Got that? Because magic building syndrome provides a “solution” in Kane’s case, the lack of even that stopgap for third-world researchers can be ignored because it’s the fault of their own country.
It’s worth taking a moment to think about that. From this perspective, it’s more important to obey a copyright law which is achieving the exact opposite of what it was intended for, than to help a third-world researcher struggling under an oppressive government.
But as before, it’s David Wojick who takes the biscuit:
I personally doubt that there are large numbers of people who (1) have the expert knowledge required to read and benefit from the scholarly literature but who (2) cannot find a way to access what they need. The arguments I have seen to this effect are completely unconvincing.
This is one of the fundamental fallacies of OA, namely that non-experts should read journals. […] Only a few people can understand the typical journal article. (Local government officials are certainly not among them.)

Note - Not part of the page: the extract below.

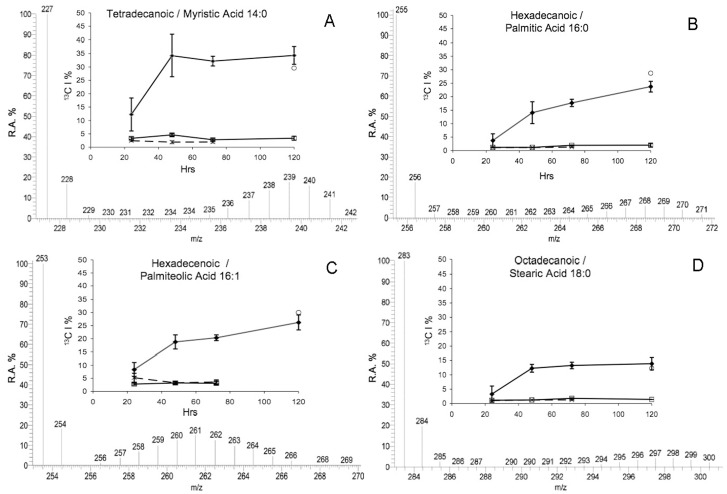
Isotopic incorporation lipid profiles of fatty acids in symbiotic A. pulchella.Subplots: Relative Amount (R.A.) of 13C incorporation (13C I) into the FA structures (%) over time. Key: R.A.%  =  Relative Abundance of isotopologues, m/z  =  Mass-to-Charge ratio of isotopologues, 13CI %  =  Isotopic incorporation in isotopologues, ⧫  =  DI13C ASW treated symbiotic anemones (n = 5), Square symbol  =  DI13C ASW treated aposymbiotic anemones (n = 3), X  =  Non-isotopic DIC ASW treated symbiotic anemones (n = 5), Circle symbol  =  DI13C ASW Dinoflagellates expelled from treated symbiotic anemones (combined from treatment over time). Error Bars  =  Standard Deviation. Note: Where data not shown for time points  =  Signal was below detection. Spectrum data shown is from DI13C ASW symbiotic anemones at 72 hr.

This is the kind of arrogance and elitism that makes so many people want to throw up their hands and walk away completely from the encumbents in scholarly publishing. That leave people wanting to say “Well, screw you then” and go straight to Sci-Hub. I find it literally incredible that the Everyone Who Needs Access Has It myth still lives on in some minds. If all the people on Who Needs Access? and the millions like them truly mean nothing to publishers, then I guess the publishers mean nothing to them, either.
But the last word undoubtedly belongs to Joe Esposito:
I do not agree that unaffordable access is a problem for many. Access is a privilege of membership (e.g., being a student at a university), not a right. Can we stop this debate now and simply agree that we have no common ground upon which to base a conversation?
No common ground? That’s certainly how it looks. (Björn Brembs’ response to this comment simply takes Esposito at his word: Academic Publishers: Stop Access Negotiations.)
As previously noted, my position on Sci-Hub has been “Heck if I know”. It’s complicated. Sci-Hub offers real value, and also poses a real danger. There is no reliable way to estimate how great either the value or the danger is, so it’s hard to land on a firm position.
But I’m getting there. Reading recent pieces, both for and against, is helping me start to condense the cloud of ideas into some more solid and defined thoughts.
I found it very helpful when David Crotty pointed out that parents of sick children can gain some free access through PatientInform and PatientAccess. It crystalised my thoughts. It made me realise that, as with HINARI and its kin, we’re seeing a very fundamental problem here. All these programs, laudable though they are, amount to special boons handed down from on high by the grace of publishers who still maintain ultimate control. Researchers, teachers, doctors, parents and all the rest are reduced to the status of peons, going cap in hand to the almighty publishers in the hope of picking up some of the scraps from under the table. That is simply not acceptable.
Sandy Thatcher rightly says “It is not the purpose of private enterprises to serve the public interest; it is to serve the interests of their stockholders”. That is precisely why private enterprises must not be handed control over scholarship.
What we see at the Scholarly Kitchen is that Esposito’s post is the work of someone who believes the whole purpose of scholarly publishing is to make money for publishers. At least you have to credit him for not hiding his position: as he’s argued before, “Scientific and technical publishing is a business.” But we simply cannot entrust the critical process of scholarly communication to people who don’t, or won’t, see that it’s a mission — and that the publishers are servants of that mission, not its masters.
So all in all, I am finding myself increasingly lacking in sympathy for publishers whose arrogance and sense of entitlement doesn’t generate a lot of warmth; and increasingly inclined to be positive about Sci-Hub, which ultimately is about providing something that people need.